_Trecho citado_.
São Paulo, quinta-feira, 19 de maio de 2011 |
LinkedIn aponta nova bolha da internet
ÁLVARO FAGUNDES
DE NOVA YORK
A abertura de capital do LinkedIn na Bolsa é mais um sinal de uma nova bolha da internet, dizem especialistas.
A empresa começa a ter hoje seus papéis negociados na Bolsa de Valores de Nova York, com valor de mercado de US$ 4,25 bilhões - ela elevou nesta semana em cerca de 30% o preço das suas ações na oferta inicial.
Isso por uma companhia que lucrou US$ 15 milhões no ano passado. Ou seja, o seu valor de mercado pode ser mais de 280 vezes superior ao ganho obtido em 2010.
Mas não é só a rede social que preocupa. A compra do Skype pela Microsoft por US$ 8,5 bilhões seria mais um indício: a empresa de telefonia via internet ainda não se mostrou altamente lucrativa, apesar da fama, e perdeu US$ 7 milhões em 2010.
São casos que relembram a bolha anterior, que estourou em 2000. A alta foi tanta que o índice Bolsa Nasdaq (de companhias de alta tecnologia) está hoje mais de 40% abaixo do valor atingido em seu auge.
Outra fonte de preocupação é o mercado secundário, em que são negociados os papéis de empresa que ainda não são vendidos em Bolsa.
Para analistas, há muito dinheiro nesse mercado, jogando os preços das empresas para as alturas, e não há fiscalização apropriada.
BANHO DE SANGUE
O Facebook, por exemplo, está avaliado hoje em quase US$ 80 bilhões.
"Imagine se algo acontece e cai para US$ 20 bilhões, o que ainda é bastante. Será um banho de sangue", diz Vivek Wadhwa, professor da Universidade Duke e fundador de duas empresas de tecnologia.
Para ele, o excesso de dinheiro está corrompendo o Vale do Silício, região da Califórnia que abriga várias companhias de tecnologia.
"As pessoas estão ganhando dinheiro antes mesmo de a empresa abrir capital, temos secretárias com US$ 1 milhão. Se você tem US$ 30 milhões na sua conta, vai se preocupar em trabalhar oito horas por dia ou em comprar uma Ferrari e um iate?"
Steve Blank, investidor que ganhou muito dinheiro nos anos 1990 com investimento em empresas iniciantes e hoje dá aulas na Universidade Stanford, critica a falta de fiscalização nos mercados secundários.

_Pedido de trabalho 1_. Reescreva em forma de lista o parágrafo da notícia sobre o LinkedIn que começa com "Mas não é só a rede social", mantendo os fatos principais.

Registros de dados armazenados

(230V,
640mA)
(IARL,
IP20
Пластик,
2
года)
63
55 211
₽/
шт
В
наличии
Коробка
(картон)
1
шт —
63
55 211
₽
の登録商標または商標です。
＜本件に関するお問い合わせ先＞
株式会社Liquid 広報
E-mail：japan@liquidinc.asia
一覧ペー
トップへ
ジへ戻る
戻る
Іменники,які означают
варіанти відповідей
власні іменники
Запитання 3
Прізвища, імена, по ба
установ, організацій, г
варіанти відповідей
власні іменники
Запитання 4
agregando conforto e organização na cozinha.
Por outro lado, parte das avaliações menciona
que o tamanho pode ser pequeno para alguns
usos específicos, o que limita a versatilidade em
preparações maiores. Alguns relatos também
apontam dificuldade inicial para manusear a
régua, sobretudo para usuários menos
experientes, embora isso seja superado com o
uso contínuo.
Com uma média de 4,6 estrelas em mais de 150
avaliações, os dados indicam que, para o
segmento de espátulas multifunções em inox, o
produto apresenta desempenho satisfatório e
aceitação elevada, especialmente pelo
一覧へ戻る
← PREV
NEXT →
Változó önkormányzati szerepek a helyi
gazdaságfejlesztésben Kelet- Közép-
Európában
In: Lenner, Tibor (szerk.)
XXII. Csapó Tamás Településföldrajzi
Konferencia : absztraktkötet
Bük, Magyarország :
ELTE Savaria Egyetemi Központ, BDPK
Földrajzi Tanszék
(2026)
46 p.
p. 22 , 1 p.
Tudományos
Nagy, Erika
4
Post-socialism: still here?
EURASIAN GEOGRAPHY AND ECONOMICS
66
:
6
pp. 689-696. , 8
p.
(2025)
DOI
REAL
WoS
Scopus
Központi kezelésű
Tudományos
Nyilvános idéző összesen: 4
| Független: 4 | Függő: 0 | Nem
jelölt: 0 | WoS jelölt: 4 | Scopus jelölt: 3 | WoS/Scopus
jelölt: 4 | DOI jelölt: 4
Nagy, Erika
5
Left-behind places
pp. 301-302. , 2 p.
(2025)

* * *

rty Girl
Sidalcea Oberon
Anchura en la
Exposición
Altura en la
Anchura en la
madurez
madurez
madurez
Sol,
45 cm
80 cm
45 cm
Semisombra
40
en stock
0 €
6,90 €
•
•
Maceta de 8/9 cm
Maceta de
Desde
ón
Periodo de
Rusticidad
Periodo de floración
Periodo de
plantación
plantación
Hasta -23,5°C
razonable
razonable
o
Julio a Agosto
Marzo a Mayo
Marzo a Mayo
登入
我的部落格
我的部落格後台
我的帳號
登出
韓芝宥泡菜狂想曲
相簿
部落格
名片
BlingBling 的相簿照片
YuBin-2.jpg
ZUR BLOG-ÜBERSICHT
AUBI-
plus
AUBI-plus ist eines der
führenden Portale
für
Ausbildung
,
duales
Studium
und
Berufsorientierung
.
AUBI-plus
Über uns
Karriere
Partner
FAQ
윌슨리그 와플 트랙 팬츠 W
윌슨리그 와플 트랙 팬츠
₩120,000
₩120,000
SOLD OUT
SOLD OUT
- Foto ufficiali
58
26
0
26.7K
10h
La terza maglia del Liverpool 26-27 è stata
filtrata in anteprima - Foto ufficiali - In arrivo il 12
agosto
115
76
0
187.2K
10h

--

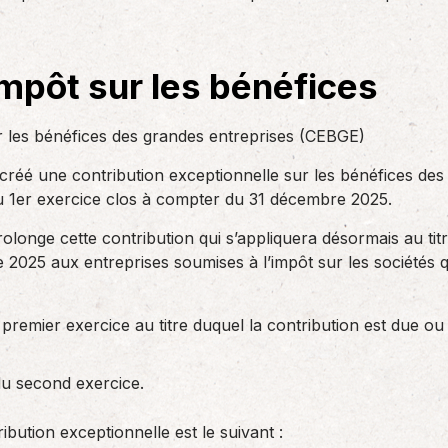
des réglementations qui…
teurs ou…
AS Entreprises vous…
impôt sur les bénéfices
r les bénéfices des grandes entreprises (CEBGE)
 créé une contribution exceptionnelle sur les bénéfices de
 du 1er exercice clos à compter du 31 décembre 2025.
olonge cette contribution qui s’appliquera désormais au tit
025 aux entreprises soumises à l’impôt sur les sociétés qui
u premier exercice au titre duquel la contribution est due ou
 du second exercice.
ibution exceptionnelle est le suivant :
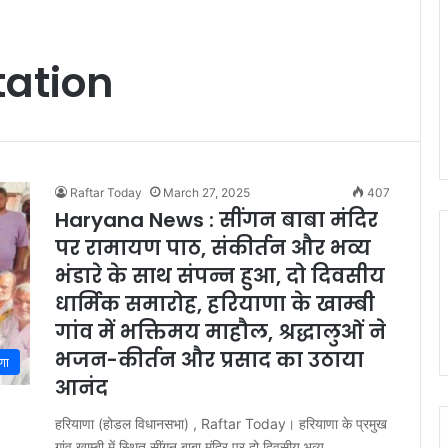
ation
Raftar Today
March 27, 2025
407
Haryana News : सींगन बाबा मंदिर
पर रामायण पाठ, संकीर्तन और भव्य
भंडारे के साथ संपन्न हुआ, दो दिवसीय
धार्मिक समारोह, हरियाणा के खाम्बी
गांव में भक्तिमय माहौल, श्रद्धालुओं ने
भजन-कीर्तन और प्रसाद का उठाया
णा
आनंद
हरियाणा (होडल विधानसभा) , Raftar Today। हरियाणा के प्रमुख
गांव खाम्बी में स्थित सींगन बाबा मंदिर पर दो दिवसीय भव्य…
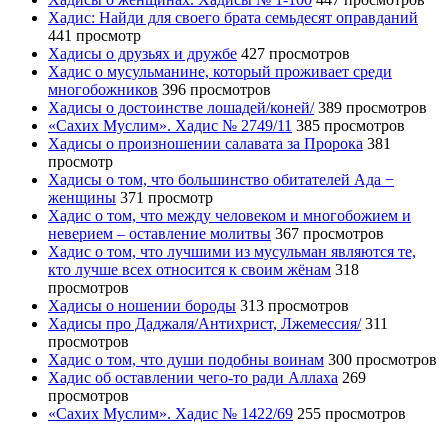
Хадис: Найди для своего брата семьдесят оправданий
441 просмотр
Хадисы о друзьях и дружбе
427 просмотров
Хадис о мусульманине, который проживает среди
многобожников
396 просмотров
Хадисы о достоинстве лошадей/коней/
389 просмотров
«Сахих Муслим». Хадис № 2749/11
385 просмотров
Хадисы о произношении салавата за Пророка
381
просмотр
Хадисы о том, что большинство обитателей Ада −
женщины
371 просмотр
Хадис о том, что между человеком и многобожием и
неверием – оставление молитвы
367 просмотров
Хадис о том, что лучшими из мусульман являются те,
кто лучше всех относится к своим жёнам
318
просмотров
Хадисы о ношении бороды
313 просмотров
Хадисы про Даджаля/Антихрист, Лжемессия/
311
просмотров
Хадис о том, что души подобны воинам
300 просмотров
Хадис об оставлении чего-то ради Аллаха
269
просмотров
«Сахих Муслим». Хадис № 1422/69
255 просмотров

_Pedido de trabalho 2_. Localize, por favor, todas as linhas dos registros que contêm a palavra "Raftar" e copie cada uma delas.

_Solução da tarefa 1_.
- A preocupação não se limita à rede social.
- A Microsoft comprou o Skype por US$ 8,5 bilhões, o que seria mais um indício de bolha.
- Apesar da fama, a empresa de telefonia via internet ainda não se mostrou altamente lucrativa.
- O Skype perdeu US$ 7 milhões em 2010.

_Solução da tarefa 2_.
Raftar Today
हरियाणा (होडल विधानसभा) , Raftar Today। हरियाणा के प्रमुख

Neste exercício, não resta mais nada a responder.